On Thu, 2014-06-12 at 16:11 +0200, Miloslav Trmač wrote:
2014-06-12 16:03 GMT+02:00 Stephen Gallagher
<sgallagh(a)redhat.com>:
> On 06/11/2014 10:16 PM, Simo Sorce wrote:
> > Btw, I am not sure I understand why a crash would be resolved by a
> > deploy, there is quite a difference between an error in deploying
> > and a runtime error a while after successfully deployed.
> >
>
> That's a case where resetError() is the more likely answer (or a
> package update fixing the crash bug). I can add a separate Crashed
> state if you really want it, but it seems superfluous to me.
>
I’d rather not; by my yardstick of “would the user treat the system
differently in the two states?”, there is no difference between
{crashed,failed with an error message} {while starting {for the first time,
for the $Nth time}, after successful start and running fo some time}: the
next thing to do is to review any logs applicable, and the ways to remedy
are to either change the configuration (resetError()), to update to a fixed
version (vaguely ~deploy), or to repair a truly broken system (e.g.
lost/corrupted files) by manual action we aren‘t making easier.
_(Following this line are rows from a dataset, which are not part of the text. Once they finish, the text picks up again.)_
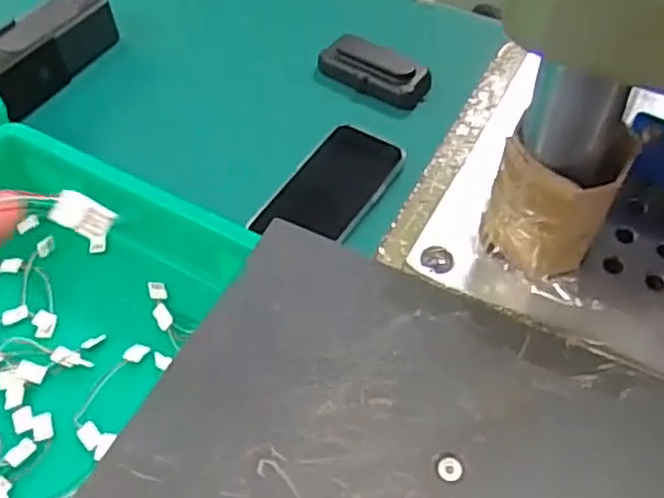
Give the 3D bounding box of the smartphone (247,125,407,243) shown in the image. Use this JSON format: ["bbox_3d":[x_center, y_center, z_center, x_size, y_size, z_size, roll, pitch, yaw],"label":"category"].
[{"bbox_3d":[0.000,-0.052,0.578,0.076,0.011,0.132,25,60,19],"label":"smartphone"}]

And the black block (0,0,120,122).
[{"bbox_3d":[-0.277,-0.191,0.669,0.058,0.050,0.147,29,61,21],"label":"black block"}]

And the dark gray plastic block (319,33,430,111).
[{"bbox_3d":[0.038,-0.168,0.653,0.105,0.022,0.047,28,60,21],"label":"dark gray plastic block"}]

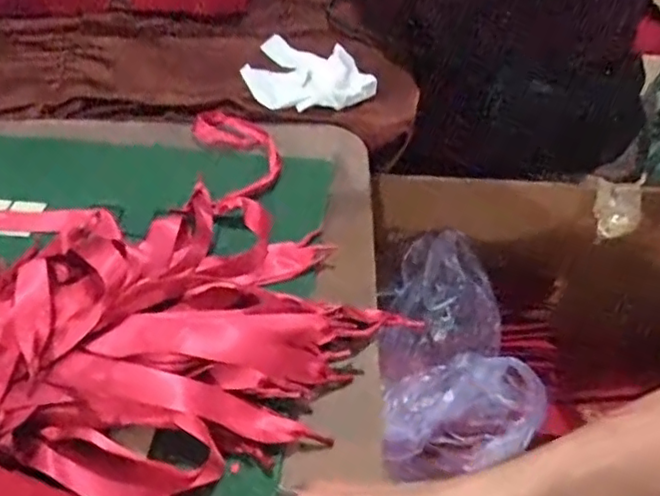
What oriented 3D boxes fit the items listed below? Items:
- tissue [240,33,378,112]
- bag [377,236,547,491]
[{"bbox_3d":[-0.018,-0.173,0.620,0.125,0.037,0.080,2,48,0],"label":"tissue"},{"bbox_3d":[0.121,0.112,0.682,0.172,0.094,0.256,-9,49,-10],"label":"bag"}]

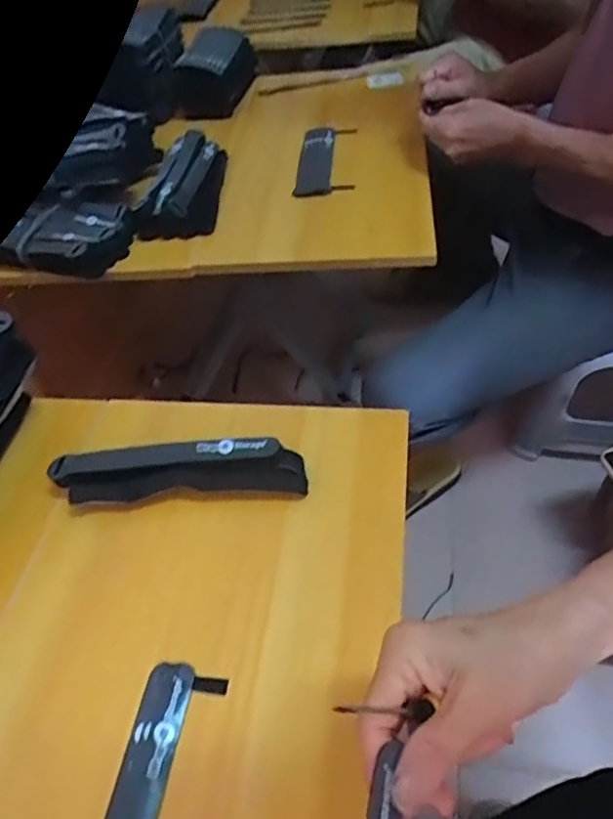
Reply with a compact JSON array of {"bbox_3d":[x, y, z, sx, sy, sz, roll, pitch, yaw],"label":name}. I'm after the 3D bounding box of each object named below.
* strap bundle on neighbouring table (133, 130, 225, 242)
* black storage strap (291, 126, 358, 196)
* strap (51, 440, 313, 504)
[{"bbox_3d":[-0.168,-0.309,0.789,0.092,0.048,0.193,-1,48,6],"label":"strap bundle on neighbouring table"},{"bbox_3d":[0.028,-0.356,0.826,0.079,0.017,0.171,2,50,8],"label":"black storage strap"},{"bbox_3d":[-0.108,0.054,0.480,0.212,0.039,0.037,-3,48,5],"label":"strap"}]

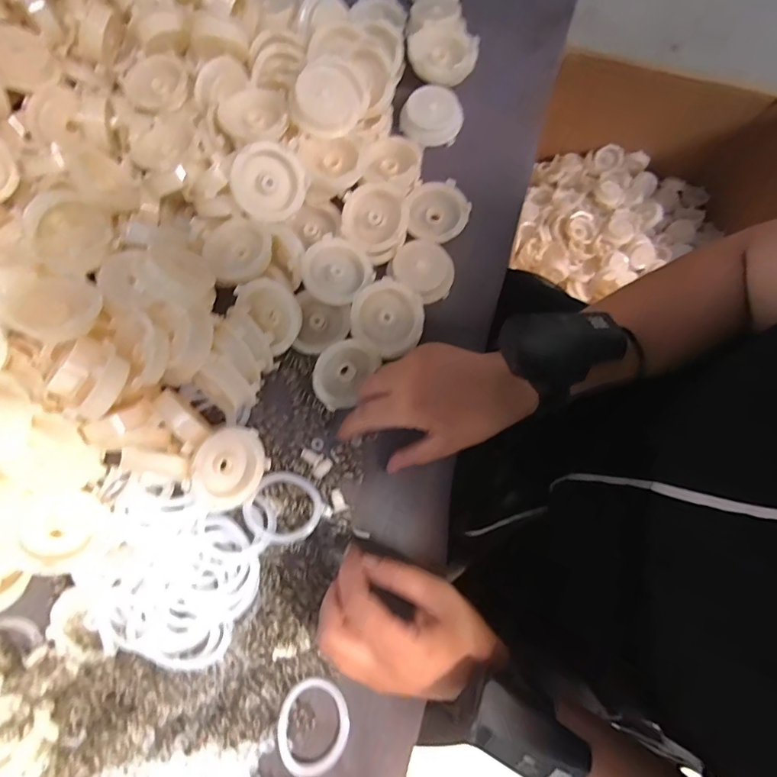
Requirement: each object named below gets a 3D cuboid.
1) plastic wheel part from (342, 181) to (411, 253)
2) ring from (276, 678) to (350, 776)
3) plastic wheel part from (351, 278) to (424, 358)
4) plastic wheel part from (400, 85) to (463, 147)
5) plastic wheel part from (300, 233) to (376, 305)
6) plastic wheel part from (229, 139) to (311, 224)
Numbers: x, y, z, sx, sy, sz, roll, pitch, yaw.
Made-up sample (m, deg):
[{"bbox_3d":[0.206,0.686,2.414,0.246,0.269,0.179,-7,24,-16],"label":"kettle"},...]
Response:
[{"bbox_3d":[-0.010,-0.136,0.362,0.051,0.014,0.052,-3,77,1],"label":"plastic wheel part"},{"bbox_3d":[-0.052,0.233,0.316,0.052,0.008,0.052,0,78,1],"label":"ring"},{"bbox_3d":[0.000,-0.055,0.348,0.055,0.011,0.055,0,87,-6],"label":"plastic wheel part"},{"bbox_3d":[0.039,-0.240,0.403,0.053,0.019,0.050,-4,101,-16],"label":"plastic wheel part"},{"bbox_3d":[-0.040,-0.091,0.353,0.052,0.013,0.052,0,78,1],"label":"plastic wheel part"},{"bbox_3d":[-0.089,-0.153,0.342,0.051,0.009,0.051,-10,122,-16],"label":"plastic wheel part"}]

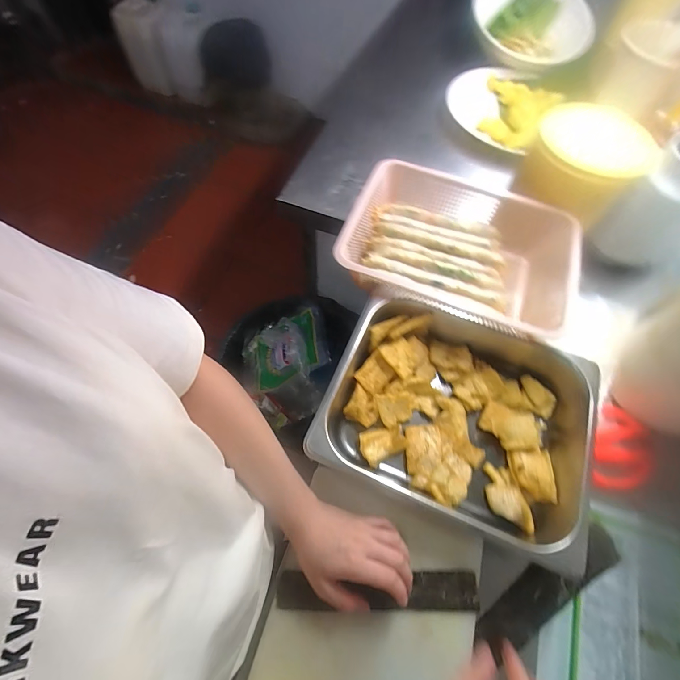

It seem you consider the system is always unavailable after a crash but
that is not the case with monitored daemons that are automatically
restarted. You certainly may want to be notified but if the service is
running (once the daemon has been automatically restarted) then there is
no error state to really fix (of course you want to eventually update
packages, but it may take quite a while before updates are available).
Simo.
--
Simo Sorce * Red Hat, Inc * New York